TEXT EXCERPT |
'''

Perfect! I hope I helped Stephan, but I will never know, since neither Aardvark, nor Stephan, informed me if my answer was helpful.

Another One Line Program

Those familiar with HTML, know that certain characters, like < and > must be encoded as “entities” – e.g., &lt; and &gt;. So I wrote another one liner, in PHP, for this article:

<?php echo htmlspecialchars(file_get_contents($argv[1])); ?>

I saved that line as “html2text.php” and entered:

php -f html2text > input.html

Then I copied and pasted results into this article.

Now you know how to remove images from HTML, and also how to convert HTML to include in your Web pages, with just two lines of code!

NOTE: I like my one liner, but you can make it easier to use, by adding a second line, and converting it to a “shell script.” See Example #1 on Using PHP from the command line for more information.

Calling Aardvark!

Aardvark, which is running a computer-based business, should understand the differences between applications, and operating systems. I sent them a link to this article, and I hope they use my suggestions, to improve their innovative service.

Update

Google bought Aardvark for $50 million on February 11, 2010. Google announced that it was closing Aardvark on September 2, 2011.

Comments

Alison

Mitch, thanks for the detailed post! We completely agree that 1. the more detail people offer in asking, the better and 2. you should receive some feedback on your answer. We currently have a whole team working on ways to encourage great questions on Aardvark and to encourage follow-up and ‘thanks’. We believe that this is really what separates Aardvark from many other search experiences. I’d *love* to hear any suggestions that you or your readers have on this matter

– Alison @ Aardvark

Mitch

Alison,
Thanks for your reply. Aardvark can increase its value, by offering a unique entry form for software questions, which require additional background information.

Best wishes, Mitch

John

I liked it. So much useful material. I read with great interest.

'''

REQUEST A |
Print everything in the one-liner article from "Aardvark, which is" down to "September 2, 2011.", word for word.
REQUEST B |
In the entries, take everything from the line containing "Posting Type</span></span> |" down to the line containing "Costs</span></span> |* |<span", switch "Book Value" to "Carrying Amount", and give back only those lines with nothing else altered.

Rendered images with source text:
'''

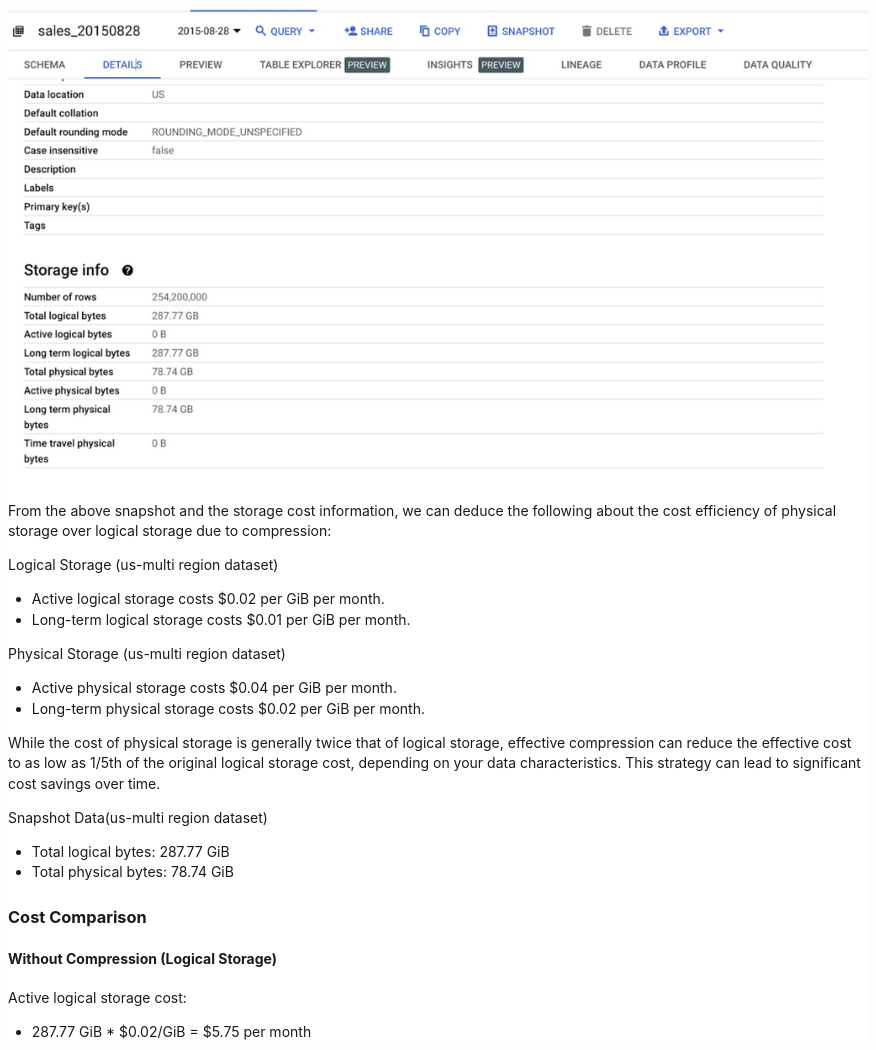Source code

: ![image](../../media/Screenshot%202025-01-27%20at%209.16.10%20PM.jpg)

From the above snapshot and the storage cost information, we can deduce the following about the cost efficiency of physical storage over logical storage due to compression:

Logical Storage (us-multi region dataset)

- Active logical storage costs $0.02 per GiB per month.
- Long-term logical storage costs $0.01 per GiB per month.

Physical Storage (us-multi region dataset)

- Active physical storage costs $0.04 per GiB per month.
- Long-term physical storage costs $0.02 per GiB per month.

While the cost of physical storage is generally twice that of logical storage, effective compression can reduce the effective cost to as low as 1/5th of the original logical storage cost, depending on your data characteristics. This strategy can lead to significant cost savings over time.

Snapshot Data(us-multi region dataset)

- Total logical bytes: 287.77 GiB
- Total physical bytes: 78.74 GiB

### Cost Comparison

#### Without Compression (Logical Storage)

Active logical storage cost:

- 287.77 GiB * $0.02/GiB = $5.75 per month
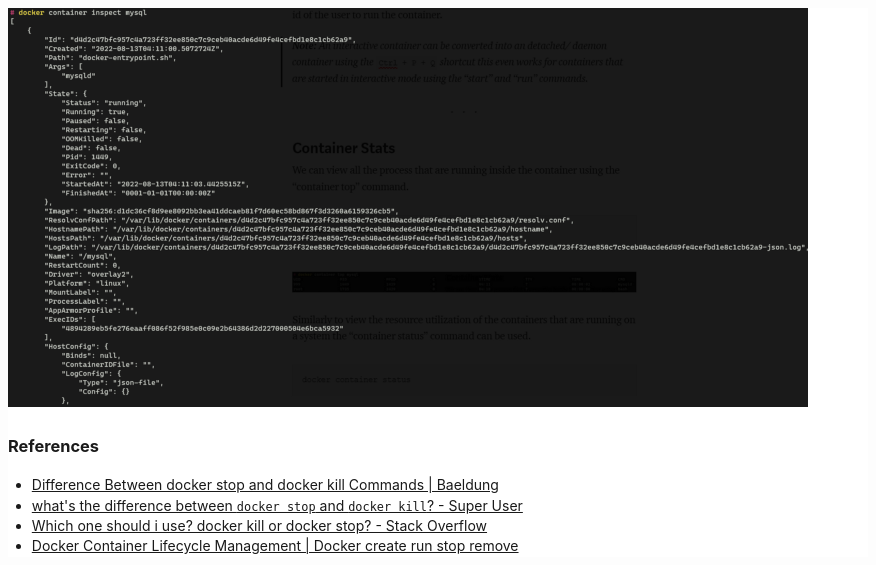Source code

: ![Docker Container Details](images/docker-container/docker-container-details-2.png)

### References

*   [Difference Between docker stop and docker kill Commands \| Baeldung](https://www.baeldung.com/ops/docker-stop-vs-kill)
*   [what's the difference between `docker stop` and `docker kill`? - Super User](https://superuser.com/questions/756999/whats-the-difference-between-docker-stop-and-docker-kill)
*   [Which one should i use? docker kill or docker stop? - Stack Overflow](https://stackoverflow.com/questions/28339469/which-one-should-i-use-docker-kill-or-docker-stop)
*   [Docker Container Lifecycle Management \| Docker create run stop remove](https://k21academy.com/docker-kubernetes/docker-container-lifecycle-management/)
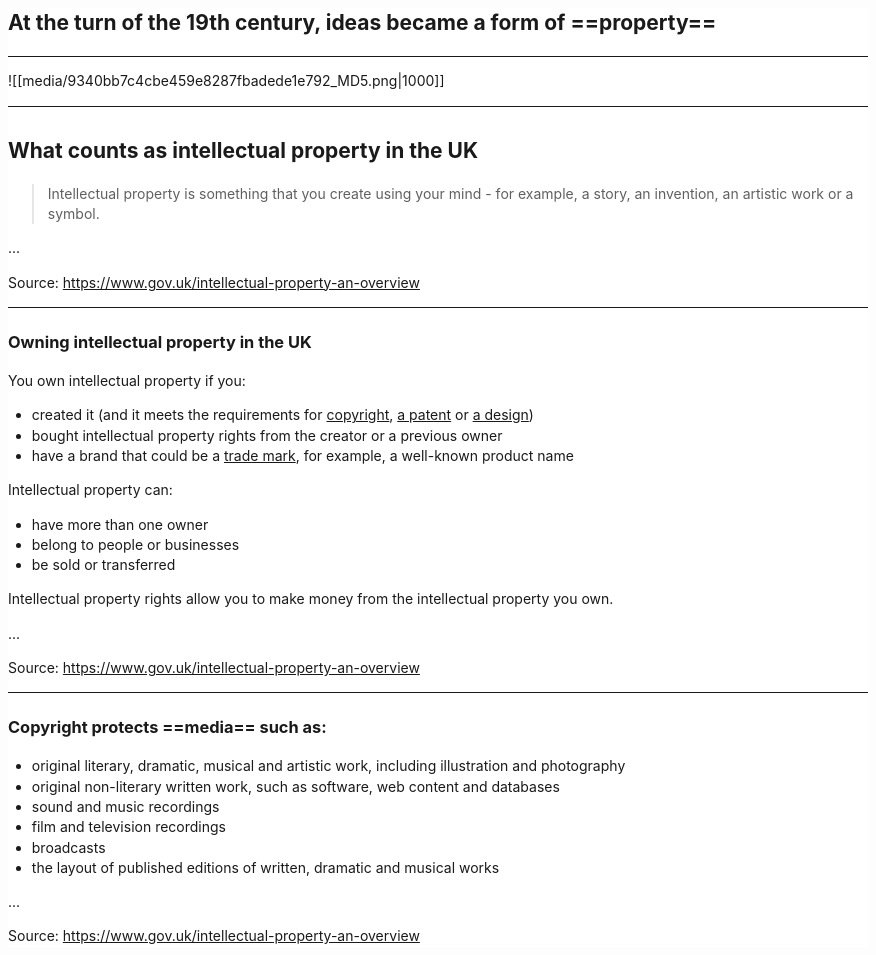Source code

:## At the turn of the 19th century, ideas became a form of ==property==

---

![[media/9340bb7c4cbe459e8287fbadede1e792_MD5.png|1000]]

---
## What counts as intellectual property in the UK

>Intellectual property is something that you create using your mind - for example, a story, an invention, an artistic work or a symbol.

...

Source: https://www.gov.uk/intellectual-property-an-overview

---
### Owning intellectual property in the UK

You own intellectual property if you:

- created it (and it meets the requirements for [copyright](https://www.gov.uk/copyright), [a patent](https://www.gov.uk/patent-your-invention) or [a design](https://www.gov.uk/register-a-design))
- bought intellectual property rights from the creator or a previous owner
- have a brand that could be a [trade mark](https://www.gov.uk/how-to-register-a-trade-mark), for example, a well-known product name

Intellectual property can:

- have more than one owner
- belong to people or businesses
- be sold or transferred

Intellectual property rights allow you to make money from the intellectual property you own.

...

Source: https://www.gov.uk/intellectual-property-an-overview


---

### Copyright protects ==media== such as:

- original literary, dramatic, musical and artistic work, including illustration and photography
- original non-literary written work, such as software, web content and databases
- sound and music recordings
- film and television recordings
- broadcasts
- the layout of published editions of written, dramatic and musical works

...

Source: https://www.gov.uk/intellectual-property-an-overview
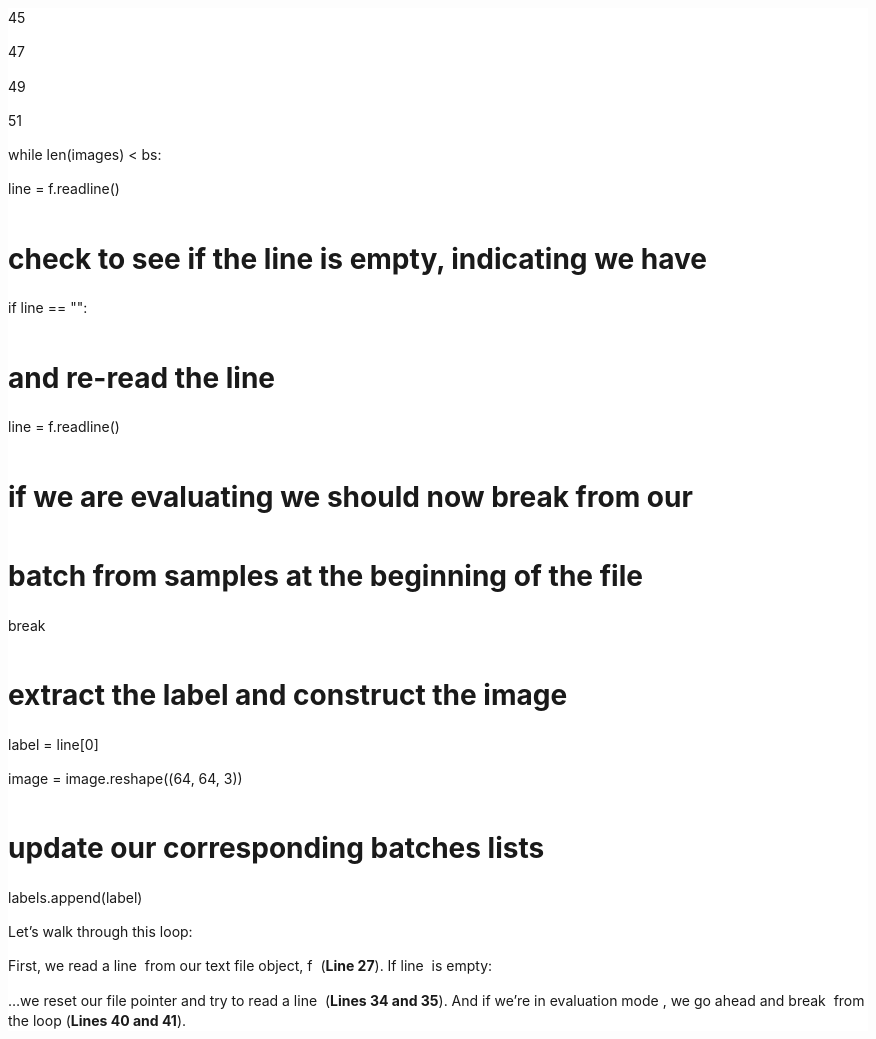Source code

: 45


47


49


51


 while len(images) < bs:

 line = f.readline()

 # check to see if the line is empty, indicating we have

 if line == "":

 # and re-read the line

 line = f.readline()

 # if we are evaluating we should now break from our

 # batch from samples at the beginning of the file

 break

 # extract the label and construct the image

 label = line[0]

 image = image.reshape((64, 64, 3))

 # update our corresponding batches lists

 labels.append(label)

Let’s walk through this loop:

First, we read a 
line  from our text file object, 
f  (**Line 27**).
If 
line  is empty:

…we reset our file pointer and try to read a 
line  (**Lines 34 and 35**).
And if we’re in evaluation 
mode , we go ahead and 
break  from the loop (**Lines 40 and 41**).
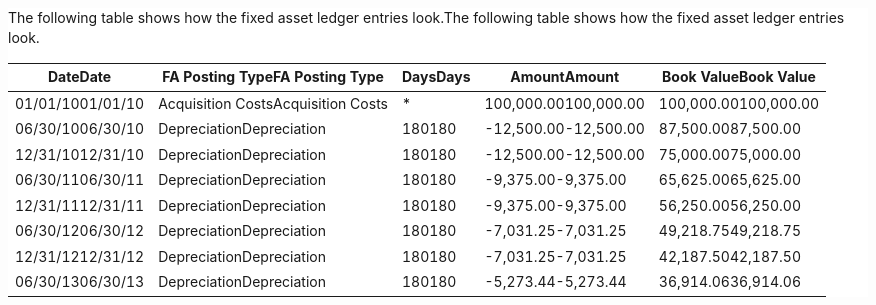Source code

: <span data-ttu-id="6f1e9-192">The following table shows how the fixed asset ledger entries look.</span><span class="sxs-lookup"><span data-stu-id="6f1e9-192">The following table shows how the fixed asset ledger entries look.</span></span>  

| <span data-ttu-id="6f1e9-193">Date</span><span class="sxs-lookup"><span data-stu-id="6f1e9-193">Date</span></span> | <span data-ttu-id="6f1e9-194">FA Posting Type</span><span class="sxs-lookup"><span data-stu-id="6f1e9-194">FA Posting Type</span></span> | <span data-ttu-id="6f1e9-195">Days</span><span class="sxs-lookup"><span data-stu-id="6f1e9-195">Days</span></span> | <span data-ttu-id="6f1e9-196">Amount</span><span class="sxs-lookup"><span data-stu-id="6f1e9-196">Amount</span></span> | <span data-ttu-id="6f1e9-197">Book Value</span><span class="sxs-lookup"><span data-stu-id="6f1e9-197">Book Value</span></span> |
| --- | --- | --- | --- | --- |
| <span data-ttu-id="6f1e9-198">01/01/10</span><span class="sxs-lookup"><span data-stu-id="6f1e9-198">01/01/10</span></span> |<span data-ttu-id="6f1e9-199">Acquisition Costs</span><span class="sxs-lookup"><span data-stu-id="6f1e9-199">Acquisition Costs</span></span> |* |<span data-ttu-id="6f1e9-200">100,000.00</span><span class="sxs-lookup"><span data-stu-id="6f1e9-200">100,000.00</span></span> |<span data-ttu-id="6f1e9-201">100,000.00</span><span class="sxs-lookup"><span data-stu-id="6f1e9-201">100,000.00</span></span> |
| <span data-ttu-id="6f1e9-202">06/30/10</span><span class="sxs-lookup"><span data-stu-id="6f1e9-202">06/30/10</span></span> |<span data-ttu-id="6f1e9-203">Depreciation</span><span class="sxs-lookup"><span data-stu-id="6f1e9-203">Depreciation</span></span> |<span data-ttu-id="6f1e9-204">180</span><span class="sxs-lookup"><span data-stu-id="6f1e9-204">180</span></span> |<span data-ttu-id="6f1e9-205">-12,500.00</span><span class="sxs-lookup"><span data-stu-id="6f1e9-205">-12,500.00</span></span> |<span data-ttu-id="6f1e9-206">87,500.00</span><span class="sxs-lookup"><span data-stu-id="6f1e9-206">87,500.00</span></span> |
| <span data-ttu-id="6f1e9-207">12/31/10</span><span class="sxs-lookup"><span data-stu-id="6f1e9-207">12/31/10</span></span> |<span data-ttu-id="6f1e9-208">Depreciation</span><span class="sxs-lookup"><span data-stu-id="6f1e9-208">Depreciation</span></span> |<span data-ttu-id="6f1e9-209">180</span><span class="sxs-lookup"><span data-stu-id="6f1e9-209">180</span></span> |<span data-ttu-id="6f1e9-210">-12,500.00</span><span class="sxs-lookup"><span data-stu-id="6f1e9-210">-12,500.00</span></span> |<span data-ttu-id="6f1e9-211">75,000.00</span><span class="sxs-lookup"><span data-stu-id="6f1e9-211">75,000.00</span></span> |
| <span data-ttu-id="6f1e9-212">06/30/11</span><span class="sxs-lookup"><span data-stu-id="6f1e9-212">06/30/11</span></span> |<span data-ttu-id="6f1e9-213">Depreciation</span><span class="sxs-lookup"><span data-stu-id="6f1e9-213">Depreciation</span></span> |<span data-ttu-id="6f1e9-214">180</span><span class="sxs-lookup"><span data-stu-id="6f1e9-214">180</span></span> |<span data-ttu-id="6f1e9-215">-9,375.00</span><span class="sxs-lookup"><span data-stu-id="6f1e9-215">-9,375.00</span></span> |<span data-ttu-id="6f1e9-216">65,625.00</span><span class="sxs-lookup"><span data-stu-id="6f1e9-216">65,625.00</span></span> |
| <span data-ttu-id="6f1e9-217">12/31/11</span><span class="sxs-lookup"><span data-stu-id="6f1e9-217">12/31/11</span></span> |<span data-ttu-id="6f1e9-218">Depreciation</span><span class="sxs-lookup"><span data-stu-id="6f1e9-218">Depreciation</span></span> |<span data-ttu-id="6f1e9-219">180</span><span class="sxs-lookup"><span data-stu-id="6f1e9-219">180</span></span> |<span data-ttu-id="6f1e9-220">-9,375.00</span><span class="sxs-lookup"><span data-stu-id="6f1e9-220">-9,375.00</span></span> |<span data-ttu-id="6f1e9-221">56,250.00</span><span class="sxs-lookup"><span data-stu-id="6f1e9-221">56,250.00</span></span> |
| <span data-ttu-id="6f1e9-222">06/30/12</span><span class="sxs-lookup"><span data-stu-id="6f1e9-222">06/30/12</span></span> |<span data-ttu-id="6f1e9-223">Depreciation</span><span class="sxs-lookup"><span data-stu-id="6f1e9-223">Depreciation</span></span> |<span data-ttu-id="6f1e9-224">180</span><span class="sxs-lookup"><span data-stu-id="6f1e9-224">180</span></span> |<span data-ttu-id="6f1e9-225">-7,031.25</span><span class="sxs-lookup"><span data-stu-id="6f1e9-225">-7,031.25</span></span> |<span data-ttu-id="6f1e9-226">49,218.75</span><span class="sxs-lookup"><span data-stu-id="6f1e9-226">49,218.75</span></span> |
| <span data-ttu-id="6f1e9-227">12/31/12</span><span class="sxs-lookup"><span data-stu-id="6f1e9-227">12/31/12</span></span> |<span data-ttu-id="6f1e9-228">Depreciation</span><span class="sxs-lookup"><span data-stu-id="6f1e9-228">Depreciation</span></span> |<span data-ttu-id="6f1e9-229">180</span><span class="sxs-lookup"><span data-stu-id="6f1e9-229">180</span></span> |<span data-ttu-id="6f1e9-230">-7,031.25</span><span class="sxs-lookup"><span data-stu-id="6f1e9-230">-7,031.25</span></span> |<span data-ttu-id="6f1e9-231">42,187.50</span><span class="sxs-lookup"><span data-stu-id="6f1e9-231">42,187.50</span></span> |
| <span data-ttu-id="6f1e9-232">06/30/13</span><span class="sxs-lookup"><span data-stu-id="6f1e9-232">06/30/13</span></span> |<span data-ttu-id="6f1e9-233">Depreciation</span><span class="sxs-lookup"><span data-stu-id="6f1e9-233">Depreciation</span></span> |<span data-ttu-id="6f1e9-234">180</span><span class="sxs-lookup"><span data-stu-id="6f1e9-234">180</span></span> |<span data-ttu-id="6f1e9-235">-5,273.44</span><span class="sxs-lookup"><span data-stu-id="6f1e9-235">-5,273.44</span></span> |<span data-ttu-id="6f1e9-236">36,914.06</span><span class="sxs-lookup"><span data-stu-id="6f1e9-236">36,914.06</span></span> |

'''

WRITTEN RESPONSE A |
Aardvark, which is running a computer-based business, should understand the differences between applications, and operating systems. I sent them a link to this article, and I hope they use my suggestions, to improve their innovative service.

Update

Google bought Aardvark for $50 million on February 11, 2010. Google announced that it was closing Aardvark on September 2, 2011.

WRITTEN RESPONSE B |
| <span data-ttu-id="6f1e9-193">Date</span><span class="sxs-lookup"><span data-stu-id="6f1e9-193">Date</span></span> | <span data-ttu-id="6f1e9-194">FA Posting Type</span><span class="sxs-lookup"><span data-stu-id="6f1e9-194">FA Posting Type</span></span> | <span data-ttu-id="6f1e9-195">Days</span><span class="sxs-lookup"><span data-stu-id="6f1e9-195">Days</span></span> | <span data-ttu-id="6f1e9-196">Amount</span><span class="sxs-lookup"><span data-stu-id="6f1e9-196">Amount</span></span> | <span data-ttu-id="6f1e9-197">Carrying Amount</span><span class="sxs-lookup"><span data-stu-id="6f1e9-197">Carrying Amount</span></span> |
| --- | --- | --- | --- | --- |
| <span data-ttu-id="6f1e9-198">01/01/10</span><span class="sxs-lookup"><span data-stu-id="6f1e9-198">01/01/10</span></span> |<span data-ttu-id="6f1e9-199">Acquisition Costs</span><span class="sxs-lookup"><span data-stu-id="6f1e9-199">Acquisition Costs</span></span> |* |<span data-ttu-id="6f1e9-200">100,000.00</span><span class="sxs-lookup"><span data-stu-id="6f1e9-200">100,000.00</span></span> |<span data-ttu-id="6f1e9-201">100,000.00</span><span class="sxs-lookup"><span data-stu-id="6f1e9-201">100,000.00</span></span> |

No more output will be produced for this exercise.